ACS Catalysis, 2020, 10, 13149-13155. DOI:10.1021/acscatal.0c03506


Mini Biography of Dr. Edmund C. M. TSE

In 2016, Edmund received his PhD from the University of Illinois at Urbana-Champaign (UIUC). From 2016 to 2018, Edmund worked as a postdoctoral fellow at California Institute of Technology (Caltech). Dr. Edmund Tse has been working in the Department of Chemistry, University of Hong Kong since September 2018, and then later he joined HKU ZIRI.

Dr. Tse has broad scientific interests and his research fields range from bio-inorganic electrochemistry to self-assembling materials. Dr. Tse has published more than 20 articles in the fields of energy catalysis and functional membranes on journals such as Nat. Mater., JACS, ACS Cent. Sci., ACS Catal., and Chem. Mater. as the first author or corresponding author. This year, Dr. Tse was fortunate to receive a Young Scientist Fund from NSFC.

View Dr. Tse’s lab website for more info:



Q: What was the original purpose of this research? Or how did the idea come about?


A: Previously, HBM systems can controllably regulate proton transmission under acidic conditions. However, it is limited by the proton transfer mechanism, rendering previous functional molecular structures not able to ferry protons across biomembranes to the active center in a HBM. However, there are many molecular carriers in nature that can transport protons across membranes under a wide pH range. Inspired by the structures of these naturally occurring molecules, we tailored functional molecules containing cyano headgroups as artificial alkaline-activated proton transport carriers that can be for the first time embedded in a HBM platform.


Q: What challenges did the Tse lab encounter in the research process?

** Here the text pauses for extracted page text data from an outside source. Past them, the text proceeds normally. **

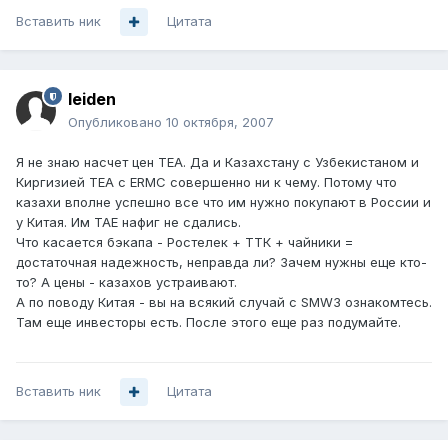
Вставить ник
Цитата
leiden
Опубликовано
10 октября, 2007
Я не знаю насчет цен TEA. Да и Казахстану с Узбекистаном и
Киргизией TEA с ERMC совершенно ни к чему. Потому что
казахи вполне успешно все что им нужно покупают в России и
у Китая. Им TAE нафиг не сдались.
Что касается бэкапа - Ростелек + ТТК + чайники =
достаточная надежность, неправда ли? Зачем нужны еще кто-
то? А цены - казахов устраивают.
А по поводу Китая - вы на всякий случай с SMW3 ознакомтесь.
Там еще инвесторы есть. После этого еще раз подумайте.
Вставить ник
Цитата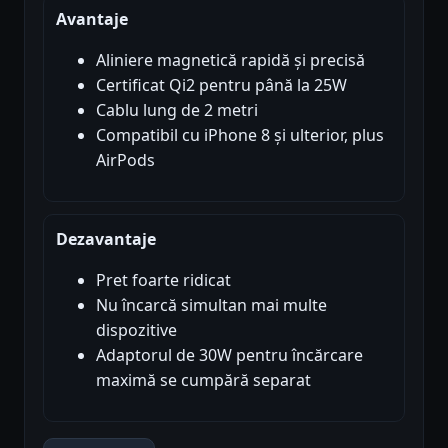
Avantaje
Aliniere magnetică rapidă și precisă
Certificat Qi2 pentru până la 25W
Cablu lung de 2 metri
Compatibil cu iPhone 8 și ulterior, plus
AirPods
Dezavantaje
Pret foarte ridicat
Nu încarcă simultan mai multe
dispozitive
Adaptorul de 30W pentru încărcare
maximă se cumpără separat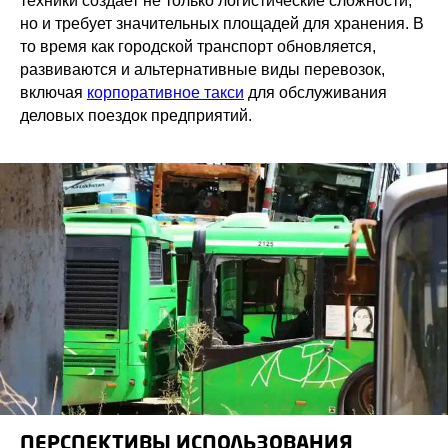
техники создает не только логистические сложности,
но и требует значительных площадей для хранения. В
то время как городской транспорт обновляется,
развиваются и альтернативные виды перевозок,
включая
корпоративное такси
для обслуживания
деловых поездок предприятий.
ПЕРСПЕКТИВЫ ИСПОЛЬЗОВАНИЯ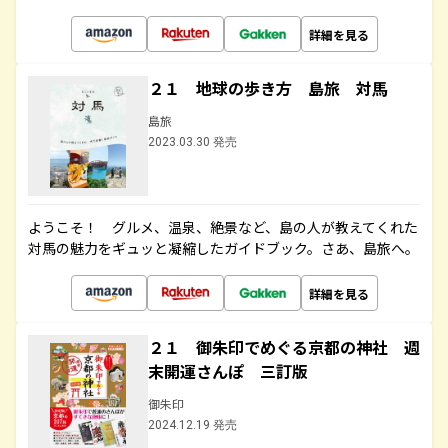
詳細を見る
２１ 地球の歩き方 島旅 対馬
島旅
2023.03.30 発売
ようこそ！ グルメ、温泉、絶景など、島の人が教えてくれた
対馬の魅力をギュッと凝縮したガイドブック。さあ、島旅へ。
詳細を見る
２１ 御朱印でめぐる京都の神社 週
末開運さんぽ 三訂版
御朱印
2024.12.19 発売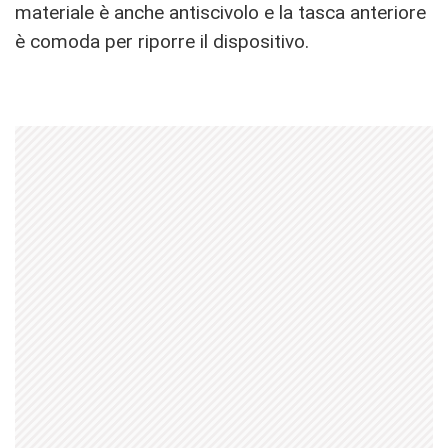
materiale è anche antiscivolo e la tasca anteriore
è comoda per riporre il dispositivo.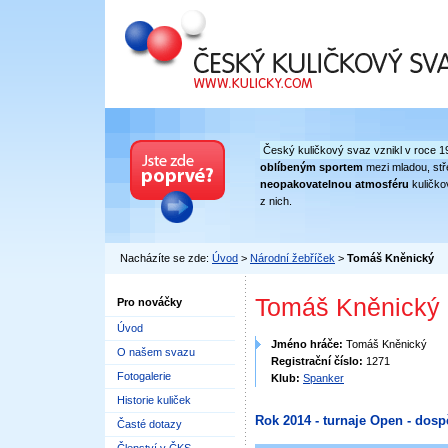
Český kuličkový svaz
Český kuličkový svaz vznikl v roce 1
oblíbeným sportem
mezi mladou, stře
neopakovatelnou atmosféru
kuličko
z nich.
Nacházíte se zde:
Úvod
>
Národní žebříček
>
Tomáš Kněnický
Tomáš Kněnický
Pro nováčky
Úvod
Jméno hráče:
Tomáš Kněnický
O našem svazu
Registrační číslo:
1271
Fotogalerie
Klub:
Spanker
Historie kuliček
Rok 2014 - turnaje Open - dosp
Časté dotazy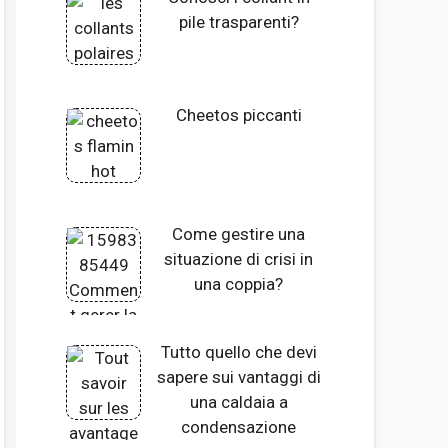
pile trasparenti?
Cheetos piccanti
Come gestire una
situazione di crisi in
una coppia?
Tutto quello che devi
sapere sui vantaggi di
una caldaia a
condensazione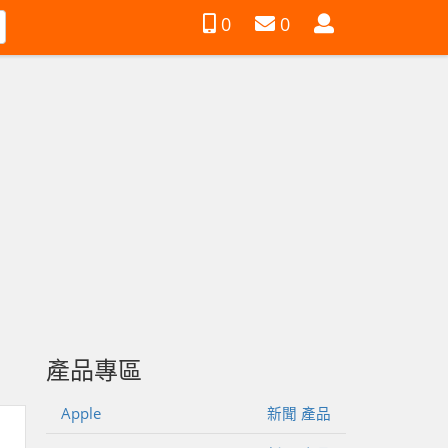
會
0
0
員
產品專區
Apple
新聞
產品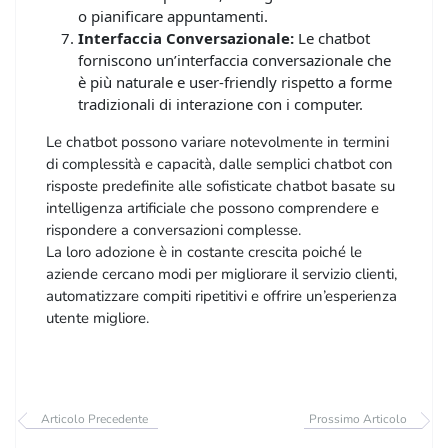
o pianificare appuntamenti.
Interfaccia Conversazionale:
Le chatbot
forniscono un’interfaccia conversazionale che
è più naturale e user-friendly rispetto a forme
tradizionali di interazione con i computer.
Le chatbot possono variare notevolmente in termini
di complessità e capacità, dalle semplici chatbot con
risposte predefinite alle sofisticate chatbot basate su
intelligenza artificiale che possono comprendere e
rispondere a conversazioni complesse.
La loro adozione è in costante crescita poiché le
aziende cercano modi per migliorare il servizio clienti,
automatizzare compiti ripetitivi e offrire un’esperienza
utente migliore.
Articolo Precedente
Prossimo Articolo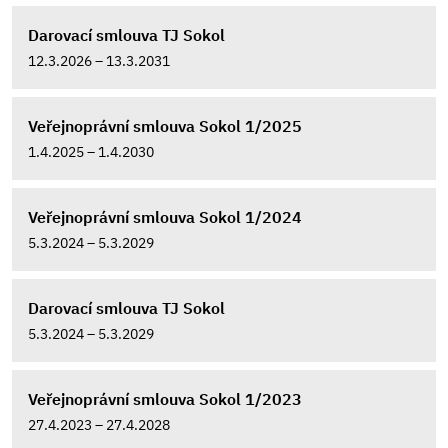
Darovací smlouva TJ Sokol
12.3.2026 – 13.3.2031
Veřejnoprávní smlouva Sokol 1/2025
1.4.2025 – 1.4.2030
Veřejnoprávní smlouva Sokol 1/2024
5.3.2024 – 5.3.2029
Darovací smlouva TJ Sokol
5.3.2024 – 5.3.2029
Veřejnoprávní smlouva Sokol 1/2023
27.4.2023 – 27.4.2028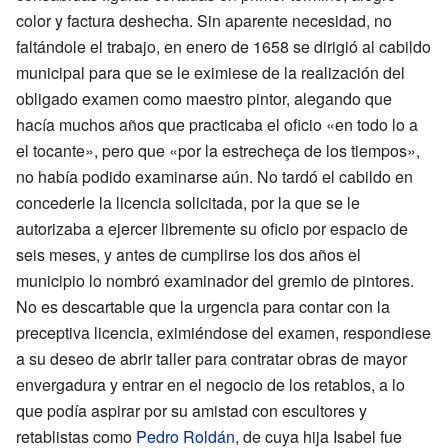
color y factura deshecha. Sin aparente necesidad, no
faltándole el trabajo, en enero de 1658 se dirigió al cabildo
municipal para que se le eximiese de la realización del
obligado examen como maestro pintor, alegando que
hacía muchos años que practicaba el oficio «en todo lo a
el tocante», pero que «por la estrecheça de los tiempos»,
no había podido examinarse aún. No tardó el cabildo en
concederle la licencia solicitada, por la que se le
autorizaba a ejercer libremente su oficio por espacio de
seis meses, y antes de cumplirse los dos años el
municipio lo nombró examinador del gremio de pintores.
No es descartable que la urgencia para contar con la
preceptiva licencia, eximiéndose del examen, respondiese
a su deseo de abrir taller para contratar obras de mayor
envergadura y entrar en el negocio de los retablos, a lo
que podía aspirar por su amistad con escultores y
retablistas como
Pedro Roldán
, de cuya hija Isabel fue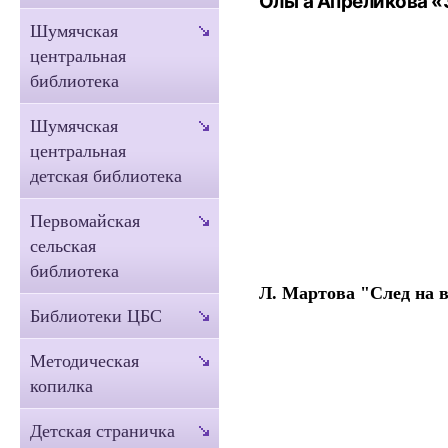
Ольга Апреликова «
Шумячская
центральная
библиотека
Шумячская
центральная
детская библиотека
Первомайская
сельская
библиотека
Л. Мартова "След на в
Библиотеки ЦБС
Методическая
копилка
Детская страничка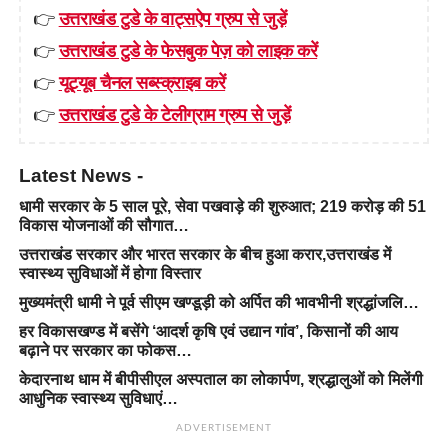
👉
उत्तराखंड टुडे के वाट्सऐप ग्रुप से जुड़ें
👉
उत्तराखंड टुडे के फेसबुक पेज़ को लाइक करें
👉
यूट्यूब चैनल सब्स्क्राइब करें
👉
उत्तराखंड टुडे के टेलीग्राम ग्रुप से जुड़ें
Latest News -
धामी सरकार के 5 साल पूरे, सेवा पखवाड़े की शुरुआत; 219 करोड़ की 51
विकास योजनाओं की सौगात…
उत्तराखंड सरकार और भारत सरकार के बीच हुआ करार,उत्तराखंड में
स्वास्थ्य सुविधाओं में होगा विस्तार
मुख्यमंत्री धामी ने पूर्व सीएम खण्डूड़ी को अर्पित की भावभीनी श्रद्धांजलि…
हर विकासखण्ड में बसेंगे ‘आदर्श कृषि एवं उद्यान गांव’, किसानों की आय
बढ़ाने पर सरकार का फोकस…
केदारनाथ धाम में बीपीसीएल अस्पताल का लोकार्पण, श्रद्धालुओं को मिलेंगी
आधुनिक स्वास्थ्य सुविधाएं…
ADVERTISEMENT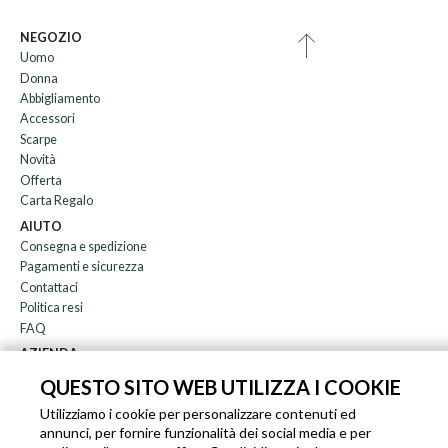
NEGOZIO
Uomo
Donna
Abbigliamento
Accessori
Scarpe
Novità
Offerta
Carta Regalo
AIUTO
Consegna e spedizione
Pagamenti e sicurezza
Contattaci
Politica resi
FAQ
AZIENDA
Newsletter
QUESTO SITO WEB UTILIZZA I COOKIE
Chi siamo
Utilizziamo i cookie per personalizzare contenuti ed
Blog
annunci, per fornire funzionalità dei social media e per
Affiliazione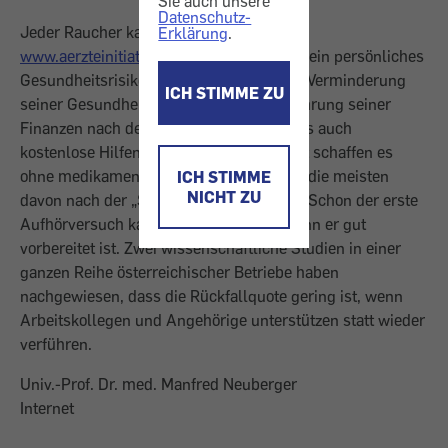
Sie auch unsere
Datenschutz-
Jeder Raucher kann auf
Erklärung
.
www.aerzteinitiative.at/_Raucher_1.htm
sein persönliches
Gesundheitsrisiko berechnen lassen, die Verminderung
ICH STIMME ZU
seiner Gesundheitsrisken und die Vermehrung seiner
Finanzen nach dem Aufhören. Dort gibt es auch
kostenlose Hilfen für Raucher. 85 Prozent schaffen es
ohne medikamentöse Unterstützung und die meisten
ICH STIMME
NICHT ZU
davon nach der „Schlusspunktmethode“. Schon der erste
Aufhörversuch kann erfolgreich sein, wenn er gut
vorbereitet ist. Zwei wissenschaftliche Studien in einer
ganzen Reihe österreichischer Betriebe haben
nachgewiesen, dass die Rückfallquote gering ist, wenn
Arbeitskollegen und Angehörige unterstützen statt wieder
verführen.
Univ.-Prof. Dr. med. Manfred Neuberger
Internet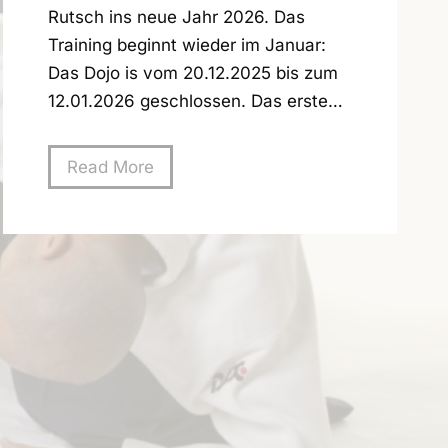
Rutsch ins neue Jahr 2026. Das
Training beginnt wieder im Januar:
Das Dojo is vom 20.12.2025 bis zum
12.01.2026 geschlossen. Das erste…
W
Read More
i
n
t
e
r
p
a
u
s
e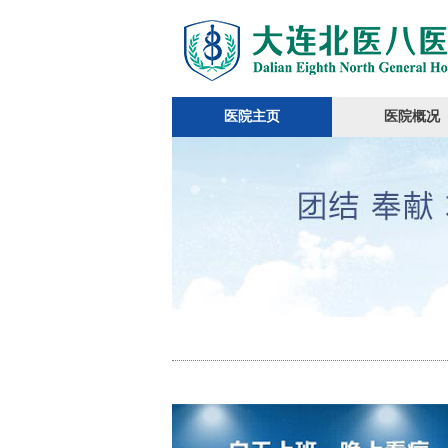
医院主页
医院概况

A: The biggest challenge in this research is to explore the mechanism of how this functional molecule realizes proton transport under alkaline conditions. In fact, there are many molecular carriers that can transport protons across the membrane under alkaline conditions in nature, including protonophores containing multiple cyano groups. Although cyanides are generally considered harmful to organisms, the repeated occurrence of cyano groups in these proton carriers indicates a certain connection between it and the transport of protons across biological lipid membranes. Taking this as inspiration from biological systems, we synthesized a series of cyano-terminated molecules with long alkyl carbon chains. Through membrane electrochemical analysis, the experimental results proved that in an alkaline environment that lacks protons, cyano groups can assist the transport of water molecules, thereby facilitating apparent proton transport. This mechanism enriches the way protons are shuttled across the biomembrane in the HBM platform.